# Text passage

On Children in Counseling and Abuse
- Elizabeth Bos
- Oct 6, 2017
- 4 min read
(Author's note: I somehow got myself out of order. This post should be transposed with my last post. Sorry.)
In Chapter Seven, I get to know one of the founders of Trojan Ranch, the summer camp that I attended for 8 summers. I describe some of the games and activities that were played there on a regular basis. I also relate some of the pranks that were executed between rival cabins.
I work in the kitchen and get to know two male staff members. One grooms and then molests me. The other is a mutual participant in our puppy love.
When I return home, I get some scary news about my mother.
My male cousin and I experiment while on a week-long visit to his home.
Back in our home in La Jolla, my parents host a large party for my mom’s work. My parents really know how to throw a party.
The new school year begins with a new teacher. He is incredibly dynamic. I describe several of the goings on in his classroom. Our class is bussed to Southeast San Diego to another school, where I run into some trouble. I run into a little more trouble when I try out for, and make, the boys flag football team run by the local recreation department.

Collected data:

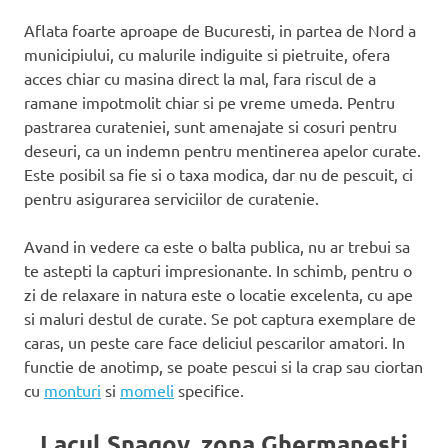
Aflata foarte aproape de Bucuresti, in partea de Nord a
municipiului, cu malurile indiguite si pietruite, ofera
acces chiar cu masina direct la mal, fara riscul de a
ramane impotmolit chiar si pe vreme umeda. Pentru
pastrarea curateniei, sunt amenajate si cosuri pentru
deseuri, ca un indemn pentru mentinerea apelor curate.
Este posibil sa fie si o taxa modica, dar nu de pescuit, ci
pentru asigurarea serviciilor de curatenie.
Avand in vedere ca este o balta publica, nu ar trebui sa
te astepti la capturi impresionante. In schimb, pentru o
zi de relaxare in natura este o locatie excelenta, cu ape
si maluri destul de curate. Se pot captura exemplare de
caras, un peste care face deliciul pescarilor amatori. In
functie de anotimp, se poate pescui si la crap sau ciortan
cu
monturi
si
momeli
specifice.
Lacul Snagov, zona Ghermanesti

...

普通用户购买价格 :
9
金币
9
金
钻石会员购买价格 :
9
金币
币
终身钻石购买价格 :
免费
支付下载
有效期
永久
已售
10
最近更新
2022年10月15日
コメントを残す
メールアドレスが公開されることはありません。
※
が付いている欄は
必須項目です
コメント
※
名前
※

--

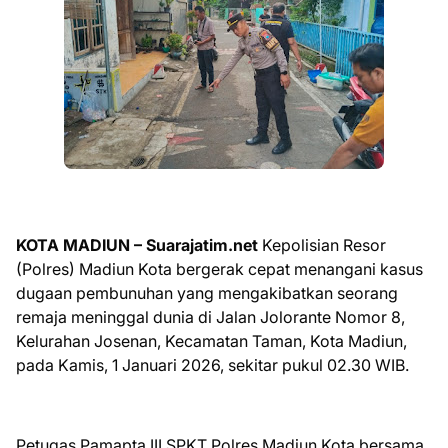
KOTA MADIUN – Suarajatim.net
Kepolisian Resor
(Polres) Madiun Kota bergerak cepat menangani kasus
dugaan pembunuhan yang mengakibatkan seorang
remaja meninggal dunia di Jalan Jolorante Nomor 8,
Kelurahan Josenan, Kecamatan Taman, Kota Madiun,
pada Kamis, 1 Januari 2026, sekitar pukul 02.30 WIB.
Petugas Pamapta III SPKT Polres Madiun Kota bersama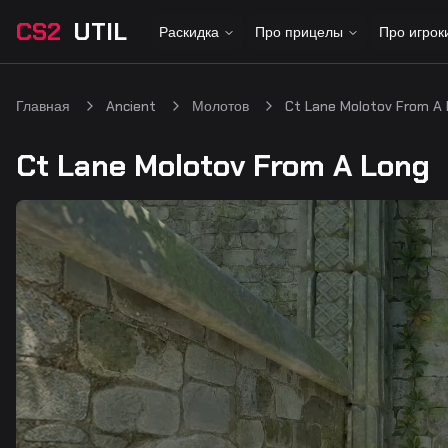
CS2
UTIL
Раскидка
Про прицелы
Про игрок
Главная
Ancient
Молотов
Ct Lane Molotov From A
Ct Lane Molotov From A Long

# List of tasks
[a] Answer these questions using the post summarizing Chapter Seven:
(i) For how many summers did the author attend Trojan Ranch?
(ii) In which community is the family home where the parents host the party?
(iii) To what area is the class bussed?
[b] Resume the post summarizing Chapter Seven right after its final sentence, keeping its voice and tense.

# Answers to this exercise
[a]
(i) Eight summers.
(ii) La Jolla.
(iii) Southeast San Diego.

[b]
My mother starts to take long walks through the neighborhood to help combat a health issue she has, and I accompany her. We talk as we walk.
One day California is predicted to fall into the ocean. I don’t want to spoil the ending, so you will just have to read it in my book.
I relate how my parents argue for hours in the evenings until one day, finally, they announce to me that they are getting a divorce. I am upset, relieved, and even a little hopeful.
My hope is dashed as my father’s molestation of me intensifies, at first. Then I stumble on a way that he will leave me alone. I spend most of my free time avoiding him.
I partake in my first job, then more follow. I open my first bank account.
I gradate from Brownies to Girl Scouts. I have more luck with the uniforms this year.
I accompany my mother as she hunts for her new house. I help her pack. I discover a very disturbing letter as I pack up her books.
I go with my mother and her friend sailing for the first time. I hope when it is over that it’s the last time I ever go sailing again.
My father has a new house, too. I am sent there to him on weekends. In fear, I attempt to tell my mother about the molestation. The response from my father is brutal.
I am sent to live with my father for middle school. I ask my mother for counseling.
This chapter is longer and far reaching. A lot happened during my eleventh year. I am unsure how to proceed for this blog post. The subject of counseling for children comes to mind.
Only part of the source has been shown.